Well-loved community café Manna Haven, a ministry of Byron Bay, Alstonville, and Ballina Seventh-day Adventist Churches in New South Wales, Australia, among others, is distributing meal vouchers to backpackers, families, and individuals struggling to make ends meet as a result of COVID-19.
Customers, church members and people from the community have so far purchased more than 200 meal vouchers to feed people in need, at a cost of AU$14 (US$9) per meal.
”I’ve been giving the vouchers to the local fruit and veggie shop and the local organic shop; I gave some to a lady who lives with a house full of backpackers out of work. Some I’ve given to social workers at the local hospitals to give to people in need,” explained head chef and Alstonville Church member Bryce Wegener.
The meal voucher initiative was proposed during a Manna Haven board meeting when members (representatives from various Adventist churches in the area) made the decision to keep Manna Haven open during COVID-19.

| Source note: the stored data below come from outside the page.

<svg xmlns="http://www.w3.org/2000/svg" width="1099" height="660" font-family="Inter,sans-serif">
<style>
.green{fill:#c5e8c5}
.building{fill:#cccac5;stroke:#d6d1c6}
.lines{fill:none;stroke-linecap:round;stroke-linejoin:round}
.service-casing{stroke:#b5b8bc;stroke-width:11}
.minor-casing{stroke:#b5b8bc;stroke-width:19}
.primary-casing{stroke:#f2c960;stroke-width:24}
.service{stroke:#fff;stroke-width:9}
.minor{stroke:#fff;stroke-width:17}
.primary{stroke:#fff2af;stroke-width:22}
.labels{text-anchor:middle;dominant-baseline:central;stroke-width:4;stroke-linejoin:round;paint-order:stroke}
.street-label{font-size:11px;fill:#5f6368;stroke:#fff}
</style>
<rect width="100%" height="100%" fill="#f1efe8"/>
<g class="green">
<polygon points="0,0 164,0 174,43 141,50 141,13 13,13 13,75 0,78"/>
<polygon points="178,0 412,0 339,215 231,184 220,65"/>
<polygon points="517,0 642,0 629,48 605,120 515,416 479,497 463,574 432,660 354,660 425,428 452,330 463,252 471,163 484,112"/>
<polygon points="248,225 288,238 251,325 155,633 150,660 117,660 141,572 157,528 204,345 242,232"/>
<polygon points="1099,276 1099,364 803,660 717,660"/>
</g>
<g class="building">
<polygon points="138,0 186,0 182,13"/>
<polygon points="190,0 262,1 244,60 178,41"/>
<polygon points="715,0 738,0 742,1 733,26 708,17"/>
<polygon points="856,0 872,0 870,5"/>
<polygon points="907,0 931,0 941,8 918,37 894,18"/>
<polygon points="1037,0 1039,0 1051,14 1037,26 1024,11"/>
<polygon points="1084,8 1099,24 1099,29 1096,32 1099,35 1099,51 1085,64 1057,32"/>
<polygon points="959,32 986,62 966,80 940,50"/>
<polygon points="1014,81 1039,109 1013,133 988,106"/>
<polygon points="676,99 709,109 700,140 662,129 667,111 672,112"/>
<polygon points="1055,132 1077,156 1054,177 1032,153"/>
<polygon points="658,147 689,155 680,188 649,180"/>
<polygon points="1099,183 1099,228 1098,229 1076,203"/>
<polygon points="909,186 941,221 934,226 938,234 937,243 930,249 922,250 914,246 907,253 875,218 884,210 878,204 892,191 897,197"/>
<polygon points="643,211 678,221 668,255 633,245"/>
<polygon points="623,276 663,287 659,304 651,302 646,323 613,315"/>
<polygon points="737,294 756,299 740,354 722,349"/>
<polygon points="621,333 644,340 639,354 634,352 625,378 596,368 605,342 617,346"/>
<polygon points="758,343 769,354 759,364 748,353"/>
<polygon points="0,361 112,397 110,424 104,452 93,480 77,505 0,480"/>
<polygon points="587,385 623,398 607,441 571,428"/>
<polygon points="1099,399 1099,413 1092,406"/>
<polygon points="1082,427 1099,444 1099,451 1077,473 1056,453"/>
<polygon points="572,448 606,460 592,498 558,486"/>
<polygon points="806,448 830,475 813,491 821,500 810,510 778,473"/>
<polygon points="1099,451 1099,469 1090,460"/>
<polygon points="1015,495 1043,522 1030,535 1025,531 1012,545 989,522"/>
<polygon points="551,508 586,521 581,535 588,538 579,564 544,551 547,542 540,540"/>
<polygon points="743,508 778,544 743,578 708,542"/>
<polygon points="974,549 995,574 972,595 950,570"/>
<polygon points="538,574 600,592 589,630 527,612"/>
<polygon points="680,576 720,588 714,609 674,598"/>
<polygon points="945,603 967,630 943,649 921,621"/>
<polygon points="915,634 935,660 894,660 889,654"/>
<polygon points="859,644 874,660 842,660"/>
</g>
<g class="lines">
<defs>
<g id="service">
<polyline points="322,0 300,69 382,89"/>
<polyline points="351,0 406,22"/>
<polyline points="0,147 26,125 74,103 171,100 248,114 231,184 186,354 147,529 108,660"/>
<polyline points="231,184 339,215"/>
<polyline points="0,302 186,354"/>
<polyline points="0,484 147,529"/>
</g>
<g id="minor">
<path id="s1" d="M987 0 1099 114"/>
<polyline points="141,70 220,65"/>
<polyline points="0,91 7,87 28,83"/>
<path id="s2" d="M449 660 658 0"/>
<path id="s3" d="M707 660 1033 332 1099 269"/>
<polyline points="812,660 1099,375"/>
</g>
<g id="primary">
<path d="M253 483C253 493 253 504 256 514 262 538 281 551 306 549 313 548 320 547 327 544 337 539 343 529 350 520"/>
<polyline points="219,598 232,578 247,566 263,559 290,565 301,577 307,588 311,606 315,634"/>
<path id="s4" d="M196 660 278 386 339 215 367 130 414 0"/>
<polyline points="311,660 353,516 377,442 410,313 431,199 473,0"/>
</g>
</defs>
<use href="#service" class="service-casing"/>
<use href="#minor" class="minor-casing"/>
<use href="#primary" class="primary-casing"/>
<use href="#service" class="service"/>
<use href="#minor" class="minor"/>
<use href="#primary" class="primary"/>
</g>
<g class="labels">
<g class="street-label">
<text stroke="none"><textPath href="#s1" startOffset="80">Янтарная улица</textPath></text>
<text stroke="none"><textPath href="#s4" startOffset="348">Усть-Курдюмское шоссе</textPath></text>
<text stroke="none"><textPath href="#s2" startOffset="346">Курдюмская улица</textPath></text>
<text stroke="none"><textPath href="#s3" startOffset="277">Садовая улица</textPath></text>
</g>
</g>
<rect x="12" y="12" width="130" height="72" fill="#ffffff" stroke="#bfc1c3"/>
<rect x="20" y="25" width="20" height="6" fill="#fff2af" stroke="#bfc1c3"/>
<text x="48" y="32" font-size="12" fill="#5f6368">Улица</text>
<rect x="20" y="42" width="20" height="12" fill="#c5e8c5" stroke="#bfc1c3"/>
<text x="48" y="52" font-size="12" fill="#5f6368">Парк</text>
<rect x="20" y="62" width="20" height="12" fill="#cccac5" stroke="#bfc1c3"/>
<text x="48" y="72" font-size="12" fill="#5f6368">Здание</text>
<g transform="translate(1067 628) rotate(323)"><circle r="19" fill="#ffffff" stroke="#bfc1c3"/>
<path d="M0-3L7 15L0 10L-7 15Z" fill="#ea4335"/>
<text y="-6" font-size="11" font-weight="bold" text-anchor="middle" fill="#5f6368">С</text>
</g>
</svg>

“When COVID-19 hit and we didn’t know whether to continue operating or not, our regulars were begging us not to close,” said Wegener. “But we’ve lost about 70 percent of our customers.”
Despite the drop in sales, Wegener says that the uncertain times have caused customers to be more open to spiritual conversations.
“In the initial stages of COVID-19, many locals coming in were asking questions,” he explained. “A guy from the dress shop down road was asking if it was the end of the world. People aren’t so safe in their worldliness anymore, and it creates opportunities.”
With a large proportion of Byron Bay’s population being internationals and tourists, people’s spiritual beliefs and practices are diverse.
“It’s a real battlefield,” said Wegener. “New age practices and meditation are huge here and anything goes spiritually. What’s a real battle for me is that people are happy that you believe in Jesus and that you’re a Christian and a lot of them will say they believe that too, but still believe in and practice new age spirituality.”